By Dave Andrusko
While not particularly surprising, Missouri Gov. Jay Nixon today vetoed HB 1307, a bill with overwhelming legislative support, a measure that extends the current 24-hour reflection period after consultation to 72 hours before a woman has an abortion.
“Lengthening the already extensive waiting period serves no demonstrable purpose other than to create emotional and financial hardships for women who have undoubtedly already spent considerable time wrestling with perhaps the most difficult decision they may ever have to make,” Nixon said in his veto message.

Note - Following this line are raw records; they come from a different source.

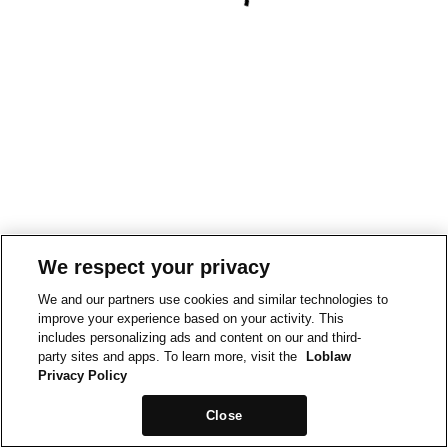
We respect your privacy
We and our partners use cookies and similar technologies to
improve your experience based on your activity. This
includes personalizing ads and content on our and third-
party sites and apps. To learn more, visit the
Loblaw
Privacy Policy
Close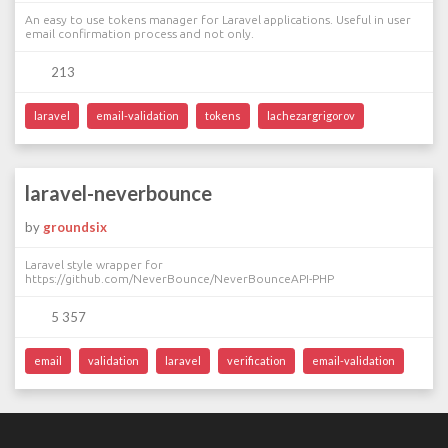
An easy to use tokens manager for Laravel applications. Useful in user
email confirmation process and not only.
213
laravel
email-validation
tokens
lachezargrigorov
laravel-neverbounce
by
groundsix
Laravel style wrapper for
https://github.com/NeverBounce/NeverBounceAPI-PHP
5 357
email
validation
laravel
verification
email-validation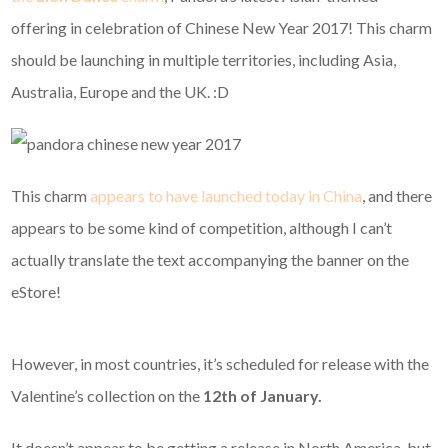
offering in celebration of Chinese New Year 2017! This charm
should be launching in multiple territories, including Asia,
Australia, Europe and the UK. :D
This charm
appears to have launched today in China
, and there
appears to be some kind of competition, although I can’t
actually translate the text accompanying the banner on the
eStore!
However, in most countries, it’s scheduled for release with the
Valentine’s collection on the
12th of January.
It doesn’t appear to be getting a release in North America, but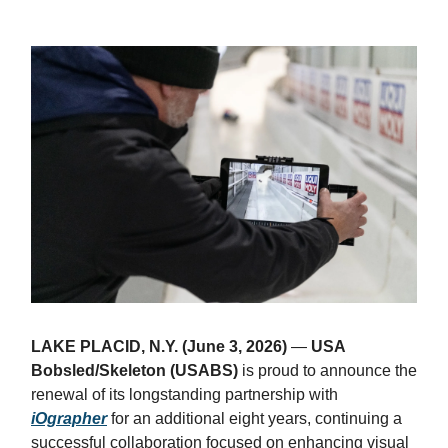
LAKE PLACID, N.Y. (June 3, 2026)
—
USA
Bobsled/Skeleton (USABS)
is proud to announce the
renewal of its longstanding partnership with
iOgrapher
for an additional eight years, continuing a
successful collaboration focused on enhancing visual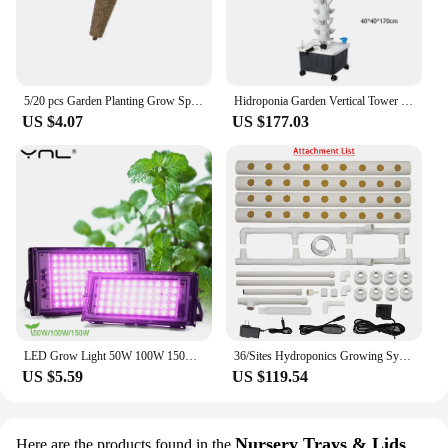
5/20 pcs Garden Planting Grow Sponge Seed Starter Pods Garden Planting Hydroponic Plug Soil Block Maker (Seeds Are Not Included)
Hidroponia Garden Vertical Tower 14 Layer 70 Holes Torre Idroponica Verticale Hydroponics Growing System
US $4.07
US $177.03
LED Grow Light 50W 100W 150W AC 220V Phyto Lamp Full Spectrum LED Floodlight Indoor Plants Hydroponic Greenhouse Growth Lighting
36/Sites Hydroponics Growing System Kits PVC-Pipe Hydroponic Garden Planting Vegetable and Herbs Growth Cultivation Equipment
US $5.59
US $119.54
Nursery Trays & Lids
Here are the products found in the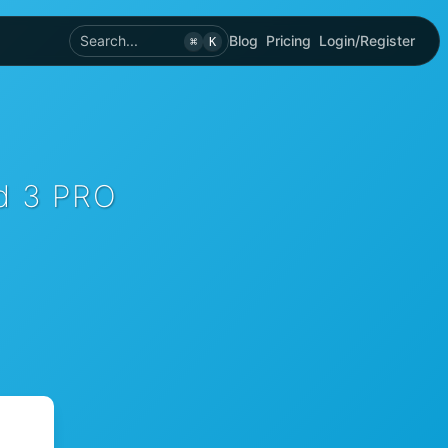
Search...
Blog
Pricing
Login/Register
⌘
K
rd 3 PRO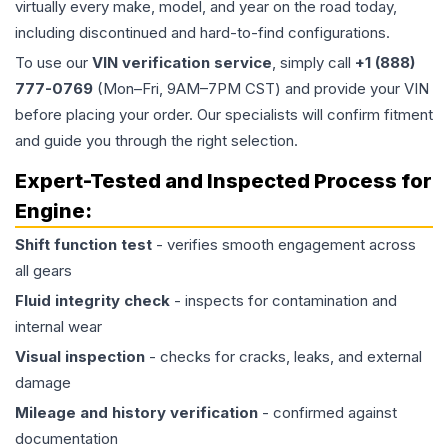
virtually every make, model, and year on the road today,
including discontinued and hard-to-find configurations.
To use our
VIN verification service
, simply call
+1 (888)
777-0769
(Mon–Fri, 9AM–7PM CST) and provide your VIN
before placing your order. Our specialists will confirm fitment
and guide you through the right selection.
Expert-Tested and Inspected Process for
Engine
:
Shift function test
- verifies smooth engagement across
all gears
Fluid integrity check
- inspects for contamination and
internal wear
Visual inspection
- checks for cracks, leaks, and external
damage
Mileage and history verification
- confirmed against
documentation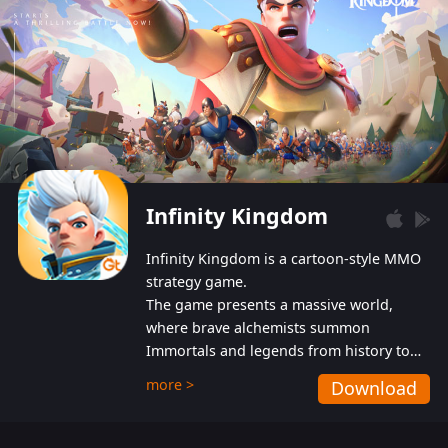
Infinity Kingdom
Infinity Kingdom is a cartoon-style MMO
strategy game.
The game presents a massive world,
where brave alchemists summon
Immortals and legends from history to
help players fight against the evil
more >
Download
Gnomes. While trying to prevent the
Gnomes from taking the World Heart –
an ancient energy source – players must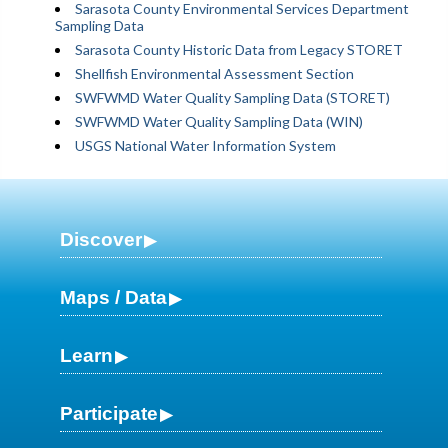
Sarasota County Environmental Services Department
Sampling Data
Sarasota County Historic Data from Legacy STORET
Shellfish Environmental Assessment Section
SWFWMD Water Quality Sampling Data (STORET)
SWFWMD Water Quality Sampling Data (WIN)
USGS National Water Information System
Discover
Maps / Data
Learn
Participate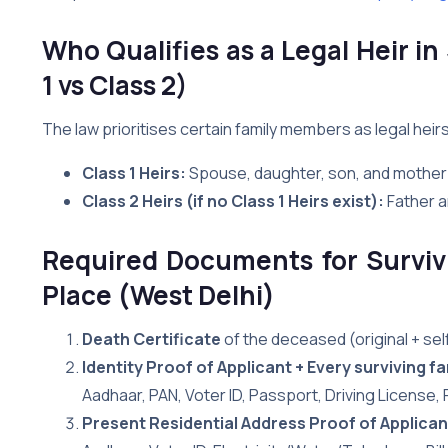
Who Qualifies as a Legal Heir in
1 vs Class 2)
The law prioritises certain family members as legal heir
Class 1 Heirs:
Spouse, daughter, son, and mother
Class 2 Heirs (if no Class 1 Heirs exist):
Father a
Required Documents for Survivi
Place (West Delhi)
Death Certificate
of the deceased (original + se
Identity Proof of Applicant + Every surviving 
Aadhaar, PAN, Voter ID, Passport, Driving License,
Present Residential Address Proof of Applican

Contacted by NRL News Today following Nixon’s veto, Pam Fichter, President of Missouri Right to Life, said, Missouri Right to Life “is profoundly disappointed” in the Governor’s veto. Fichter said
“HB 1307 will, when passed over the governor’s veto, extend the current 24-hour reflection period after consultation to 72 hours before a woman has an abortion. This extra time will allow a woman to reflect on all her options before deciding to go forward with an abortion. Governor Nixon has vetoed a bill that would save babies and protect women from abortion clinics seeking to make a profit on an abortion.
“Abortion is a life-changing procedure. It ends the life of an unborn baby; a decision that can never be undone. The procedure can also be harmful to the mother. In making this decision, women need time to review all the medical information and the alternatives available. This bill provides that.
“We urge all pro-life legislators of both political parties to vote to override the Governor’s veto of HB 1307.”
Republican State Sen. David Sater, who sponsored the bill, accused Nixon of playing politics with the lives of the unborn.
“They are human beings like you and me, and deserve protection under the law,” Sater said. “I firmly believe that most Missourians do not think three days is too much time to decide whether to bring a child into this world.”
Two other states–Utah and South Dakota–have 72 hour reflection periods. Their laws are slightly different than the bill passed overwhelming in Missouri’s state House and state Senate.